If the Final Four appetizer between FAU and SDSU was played at a gingerly pace, this clash between the Miami Hurricanes and UConn Huskies could aptly be described as a full-court sprint.

In the early going — as we saw between the Owls and Aztecs — buckets were hard to come by for these two teams.

An up-and-down game featured a handful of wide-open 3s that found iron before UConn decided to start feeding Adama Sanogo on the low block. Sanogo scored on back-to-back possessions, the second of which was a put-back dunk over Norchad Omier.

The Huskies built their lead up to eight before Miami’s backcourt started to find their groove. A Jordan Miller corner 3 followed by an old-school 3-point play for Isaiah Wong helped the Canes get right back into things.

With four minutes remaining, a long rebound was collected by Anthony Walker, who made a skip pass to Wooga Poplar. The sophomore wing drained the 3, giving The U its first lead of the game with 3:51 left in the half.

From then on out, a lineup featuring both Sanogo and Donovan Clingan began to pay dividends. Clingan grabbed an offensive rebound and drew Omier’s second foul of the half.

With Miami’s undersized five being a liability, Clingan would score six points and nab four offensive rebounds in the final three plus minutes of action, including a tip back that spun around the rim before falling in the final seconds.

UConn’s mini run helped it reestablish control of the game, taking a six-point advantage into the locker room.

The second half was a contrast in styles. Miami bombed away from 3 and used six Omier offensive rebounds to help it avoid scoring droughts. Wong also got to the line repeatedly in the second half.

The Canes’ work from long range — and the line — was enough to chip away at the UConn lead before a 7-0 run helped them take back the lead and then some with 5:58 remaining.

Up three, Miami surrendered two offensive rebounds off of 3-point misses before Sanogo hammered home a dunk while drawing Omier’s fourth foul. With Omier temporarily on the bench, UConn worked the ball into its bigs and tied the game at 71 with 3:05 remaining.

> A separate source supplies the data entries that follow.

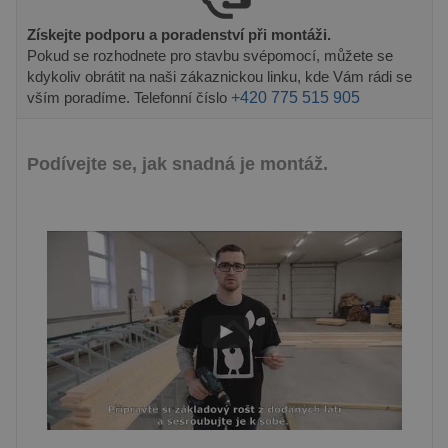
SOUBORY CÍLENÍ
Získejte podporu a poradenství při montáži.
Pokud se rozhodnete pro stavbu svépomocí, můžete se
FUNKČNÍ SOUBORY
kdykoliv obrátit na naši zákaznickou linku, kde Vám rádi se
vším poradíme. Telefonní číslo
+420 775 515 905
Nezbytně nutné soubory
Podívejte se, jak snadná je montáž.
Výkonové soubory
Soubory cílení
Funkční soubory
Nezbytně nutné soubory cookie umožňují
základní funkce webových stránek, jako je
přihlášení uživatele a správa účtu. Webové
stránky nelze bez nezbytně nutných souborů
cookie správně používat.
Poskytovatel /
Název
Vyprší
Popis
Doména
PHPSESSID
8
Cookie
PHP.net
hodin
generovaný
prelive.pineca.cz
aplikacemi
založenými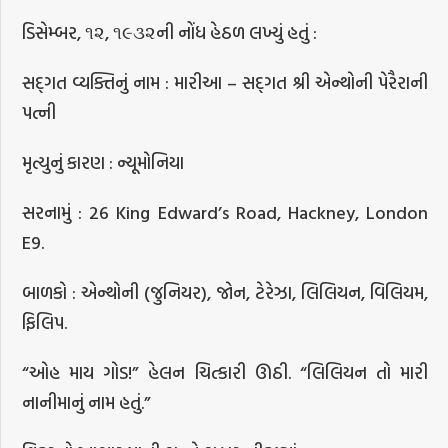
ડિસેમ્બર, ૧૨, ૧૯૩૨ની નોંધ હેઠળ લખ્યું હતું :
સદ્ગત વ્યક્તિનું નામ : મારીઆ – સદ્ગત શ્રી એન્થોની પેરૈરાની
પત્ની
મૃત્યુનું કારણ : ન્યૂમોનિયા
સરનામું : 26 King Edward’s Road, Hackney, London
E9.
બાળકો : એન્થોની (જુનિયર), જોન, ટેરેઝા, લિલિયન, વિલિયમ,
ફિલિપ.
“ઓહ માય ગોડ!” હેલન ચિત્કારી ઊઠી. “લિલિયન તો મારી
નાનીમાનું નામ હતું.”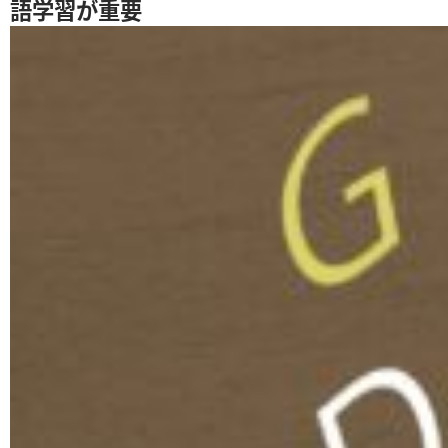
語学習が重要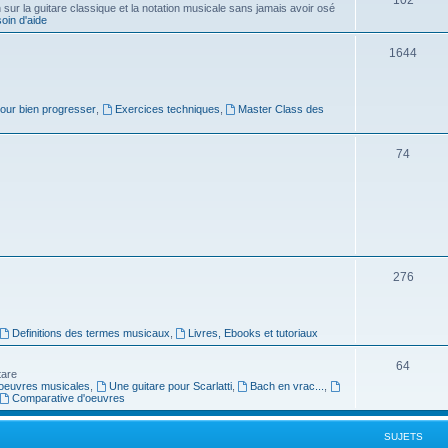
ur la guitare classique et la notation musicale sans jamais avoir osé
in d'aide
u
s
j
S
1644
e
u
t
j
pour bien progresser
,
Exercices techniques
,
Master Class des
s
e
S
74
t
u
s
j
e
t
S
276
s
u
j
Definitions des termes musicaux
,
Livres, Ebooks et tutoriaux
e
S
64
tare
t
oeuvres musicales
,
Une guitare pour Scarlatti
,
Bach en vrac...
,
u
Comparative d'oeuvres
s
j
SUJETS
e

Omier returned and promptly bottle-capped a Nijel Pack missed jumper, igniting the Hurricane crowd.

But on the very next possession Jordan Hawkins (20 points) drove into the lane and dished it off to Andre Jackson Jr. for the basket and the foul, Omier’s fifth. Jackson would miss the and-one opportunity, leaving the game knotted at 73.

The two teams traded turnovers and then baseline jumpers before Miami had the ball with 39 seconds remaining in a 75-75 instant classic. Wong dribbled down the clock before an iso drive brought him into the lane. He pulled up at about 12 feet and his jumper hit the front of the rim before sneaking in.

Up 77-75 with 14.5 remaining, Dan Hurley used his last timeout. What he drew up was a pick-and-roll designed for Hawkins to get to the basket.

As the seconds ran down in Houston, Clingan set a pick for Hawkins a few steps past the logo at mid-court. As Miller switched onto Hawkins, the sophomore wing cut off his drive, stepped back and fired a 3 from the wing.

A lunging Miller caught Hawkins’ hand and he was whistled for a foul. But it would prove to be meaningless because Hawkins’ shot found the bottom of the net with 1.4 seconds remaining.

Hawkins canned the foul shot and the Canes were forced to heave a three-quarter court prayer at the buzzer. It sailed over the backboard and UConn celebrated a 79-77 victory.